■ QUOTED PASSAGE ■
In the final analysis, I have never looked at the less experienced programmers around me and thought, "This situation would go faster and smoother if they had studied design patterns." The generation that learned to program after design patterns had faded as an idea learned just as quickly and communicates just as well as the generation that studied them assiduously as junior programmers like I did.


> Like you said, the fundamental idea behind the book was that consciously naming, cataloging, and studying design patterns would improve communication among programmers.

> The younger programmers I work with who had no exposure to the GoF book.....and they communicate amongst themselves just as efficiently as my generation

> The generation that learned to program after design patterns had faded as an idea learned just as quickly and communicates just as well as the generation that studied them assiduously as junior programmers like I did.

I've never read GOF so I don't know if they emphasize communication, but I have read and studied many other programming pattern books and communication is low on the list of reasons to learn them in my opinion. Their only purpose for me is to organize code in a way that has been proven to "scale" along with a codebase so that you don't end up with a plate of spaghetti.


> a lot of younger programmers treat these patterns like a religious dogma

First you learn what the pattern is. Then you learn when to use it. Then you learn when not to use it.

The gap between the first and third step can be many years.


> The gap between the first and third step can be many years.

I admire your optimism!


The explanations are great! The condescension, not so much.

■ Stored items ■

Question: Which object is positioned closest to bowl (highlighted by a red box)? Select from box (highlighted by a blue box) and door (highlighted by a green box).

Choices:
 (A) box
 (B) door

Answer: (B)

==

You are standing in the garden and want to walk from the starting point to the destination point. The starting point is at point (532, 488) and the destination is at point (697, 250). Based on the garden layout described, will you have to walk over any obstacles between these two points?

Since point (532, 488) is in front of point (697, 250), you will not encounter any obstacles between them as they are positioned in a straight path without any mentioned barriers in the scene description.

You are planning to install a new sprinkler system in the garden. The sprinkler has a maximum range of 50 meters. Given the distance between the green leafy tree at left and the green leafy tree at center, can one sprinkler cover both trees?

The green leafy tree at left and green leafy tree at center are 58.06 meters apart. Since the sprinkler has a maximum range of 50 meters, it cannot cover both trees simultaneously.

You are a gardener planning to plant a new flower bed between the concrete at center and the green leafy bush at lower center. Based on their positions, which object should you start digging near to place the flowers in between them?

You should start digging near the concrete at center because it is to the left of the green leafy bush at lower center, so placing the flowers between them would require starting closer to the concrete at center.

■ STUDY QUESTIONS ■
(1) Translate this sentence from the discussion of design patterns into French: "First you learn what the pattern is."
(2) In the entries, change "concrete" to "gravel" in the lines running from the one holding "You are a gardener" through the one holding "You should start", inclusive, and return only those lines.

■ OUTPUTS IN ORDER ■
(1) D'abord, on apprend ce qu'est le patron.

(2)
You are a gardener planning to plant a new flower bed between the gravel at center and the green leafy bush at lower center. Based on their positions, which object should you start digging near to place the flowers in between them?

You should start digging near the gravel at center because it is to the left of the green leafy bush at lower center, so placing the flowers between them would require starting closer to the gravel at center.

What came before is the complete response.